Bölüm 8 : Zor olan Kaya ile tanışmak mıydı yoksa gerçeği çözmek mi?
"Gölge Kara...."
☆☆☆☆Zar zor kendine gelmişti, nefes alış verişi düzgündü ama ağladığı için görüş açısı yoktu. Puslu görüyordu, titremesi neyse ki geçip gitmişti. Kunter Bey oğlunu göğsüne yatırmış saçlarını seviyordu, ikisi de oldukça sessizdi. Kunter Bey oğluna ne olduğunu bilmiyordu ama kötü olduğunu görmüştü. Bildiğiniz tir tir titremişti, ağlama istediğiyle yanıp tutuşur gibi olmuştu. Şimdiyse yorgundu, gözleri yaşla parlıyordu.
O sesi ve duyduğu şeyi sorguluyordu, kafası karma karışıktı. Başı ağrıyordu, Kunter Bey oğlunu çok seviyordu, mutlu olması en büyük isteğiydi.
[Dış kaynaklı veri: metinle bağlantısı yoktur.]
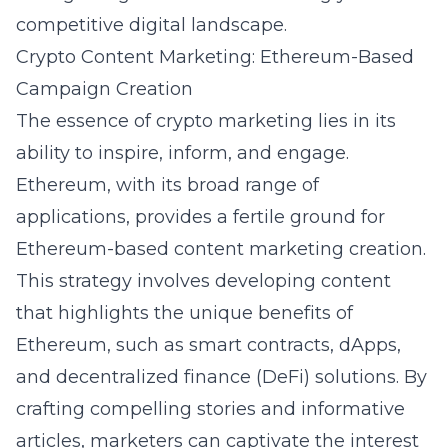
competitive digital landscape.
Crypto Content Marketing: Ethereum-Based
Campaign Creation
The essence of crypto marketing lies in its
ability to inspire, inform, and engage.
Ethereum, with its broad range of
applications, provides a fertile ground for
Ethereum-based content marketing creation.
This strategy involves developing content
that highlights the unique benefits of
Ethereum, such as smart contracts, dApps,
and decentralized finance (DeFi) solutions. By
crafting compelling stories and informative
articles, marketers can captivate the interest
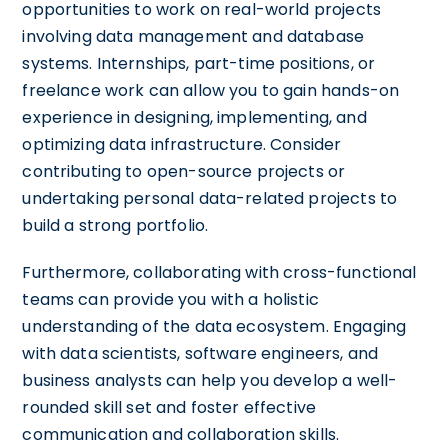
opportunities to work on real-world projects
involving data management and database
systems. Internships, part-time positions, or
freelance work can allow you to gain hands-on
experience in designing, implementing, and
optimizing data infrastructure. Consider
contributing to open-source projects or
undertaking personal data-related projects to
build a strong portfolio.
Furthermore, collaborating with cross-functional
teams can provide you with a holistic
understanding of the data ecosystem. Engaging
with data scientists, software engineers, and
business analysts can help you develop a well-
rounded skill set and foster effective
communication and collaboration skills.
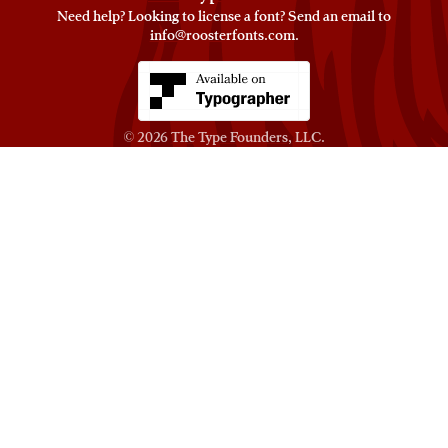
Need help? Looking to license a font? Send an email to
info@roosterfonts.com
⁠.
© 2026
The Type Founders, LLC
.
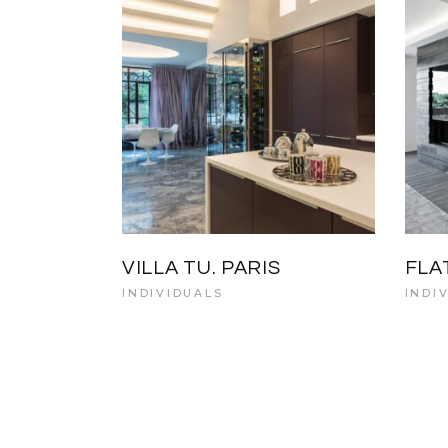
VILLA TU. PARIS
FLA
INDIVIDUALS
INDI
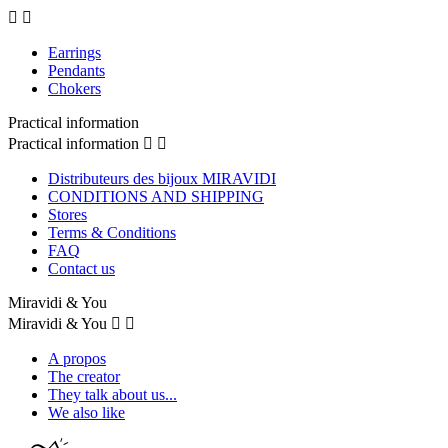


Earrings
Pendants
Chokers
Practical information
Practical information


Distributeurs des bijoux MIRAVIDI
CONDITIONS AND SHIPPING
Stores
Terms & Conditions
FAQ
Contact us
Miravidi & You
Miravidi & You


A propos
The creator
They talk about us...
We also like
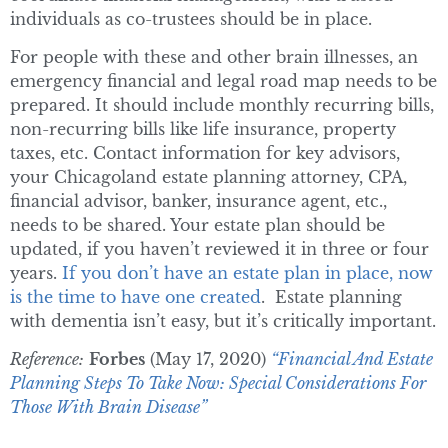
individuals as co-trustees should be in place.
For people with these and other brain illnesses, an
emergency financial and legal road map needs to be
prepared. It should include monthly recurring bills,
non-recurring bills like life insurance, property
taxes, etc. Contact information for key advisors,
your Chicagoland estate planning attorney, CPA,
financial advisor, banker, insurance agent, etc.,
needs to be shared. Your estate plan should be
updated, if you haven’t reviewed it in three or four
years.
If you don’t have an estate plan in place, now
is the time to have one created
. Estate planning
with dementia isn’t easy, but it’s critically important.
Reference:
Forbes
(May 17, 2020)
“Financial And Estate
Planning Steps To Take Now: Special Considerations For
Those With Brain Disease”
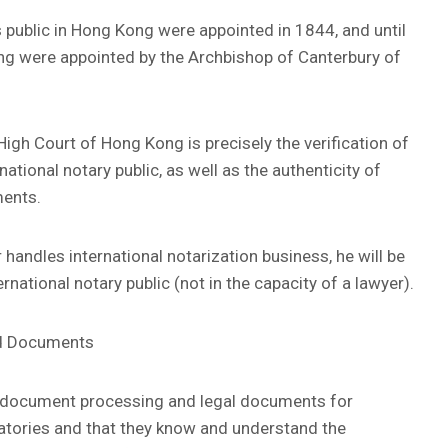
es public in Hong Kong were appointed in 1844, and until
ong were appointed by the Archbishop of Canterbury of
High Court of Hong Kong is precisely the verification of
rnational notary public, as well as the authenticity of
ments.
 handles international notarization business, he will be
rnational notary public (not in the capacity of a lawyer).
ed Documents
es document processing and legal documents for
natories and that they know and understand the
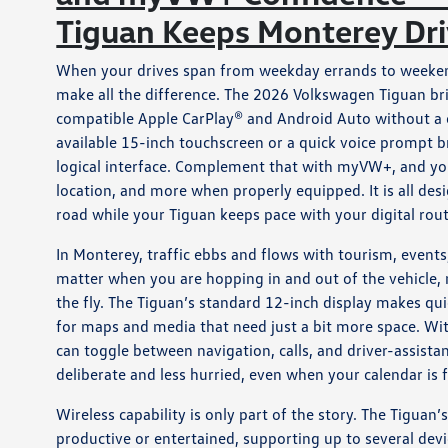
Tiguan Keeps Monterey Dr
When your drives span from weekday errands to weekend 
make all the difference. The 2026 Volkswagen Tiguan br
compatible Apple CarPlay® and Android Auto without a cab
available 15-inch touchscreen or a quick voice prompt b
logical interface. Complement that with myVW+, and yo
location, and more when properly equipped. It is all desi
road while your Tiguan keeps pace with your digital rout
In Monterey, traffic ebbs and flows with tourism, events
matter when you are hopping in and out of the vehicle, n
the fly. The Tiguan’s standard 12-inch display makes qui
for maps and media that need just a bit more space. With
can toggle between navigation, calls, and driver-assistan
deliberate and less hurried, even when your calendar is f
Wireless capability is only part of the story. The Tigua
productive or entertained, supporting up to several de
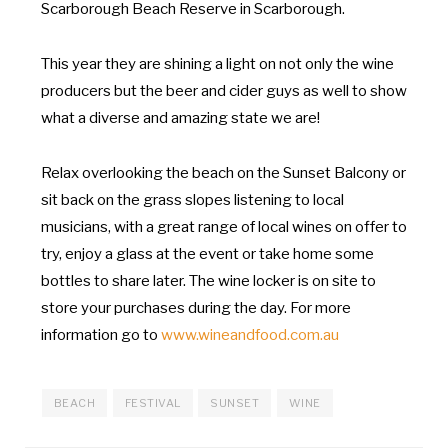
Scarborough Beach Reserve in Scarborough.
This year they are shining a light on not only the wine
producers but the beer and cider guys as well to show
what a diverse and amazing state we are!
Relax overlooking the beach on the Sunset Balcony or
sit back on the grass slopes listening to local
musicians, with a great range of local wines on offer to
try, enjoy a glass at the event or take home some
bottles to share later. The wine locker is on site to
store your purchases during the day. For more
information go to
www.wineandfood.com.au
BEACH
FESTIVAL
SUNSET
WINE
Asla ağlamasın isterdi ama arada bir ağlama krizine girerdi.
Yankı : Baba!
Dedi ağlamaktan maf olmuş sesiyle, Kunter Bey bu ses tonundan rahatsızlık duyarken nazikçe saçlarını severek dinlediğini belirtmişti. Yankı'ysa titrek bir nefes alarak şunu fısıldamıştı.
Yankı : Bir insanın ruhu değişebilir mi?
Kunter B : Imkansız yavrum, hem dediğinin olma ihtimali yok. Hep bu korku filmleri izlemekten oluyor, bilinç altınız artık sizlere oyun oynuyor. Ufakken de böyle garip garip kabuslar görürdün, geçer korkma!
Yankı : Ama ben sesime benzeyen bi ses duydum.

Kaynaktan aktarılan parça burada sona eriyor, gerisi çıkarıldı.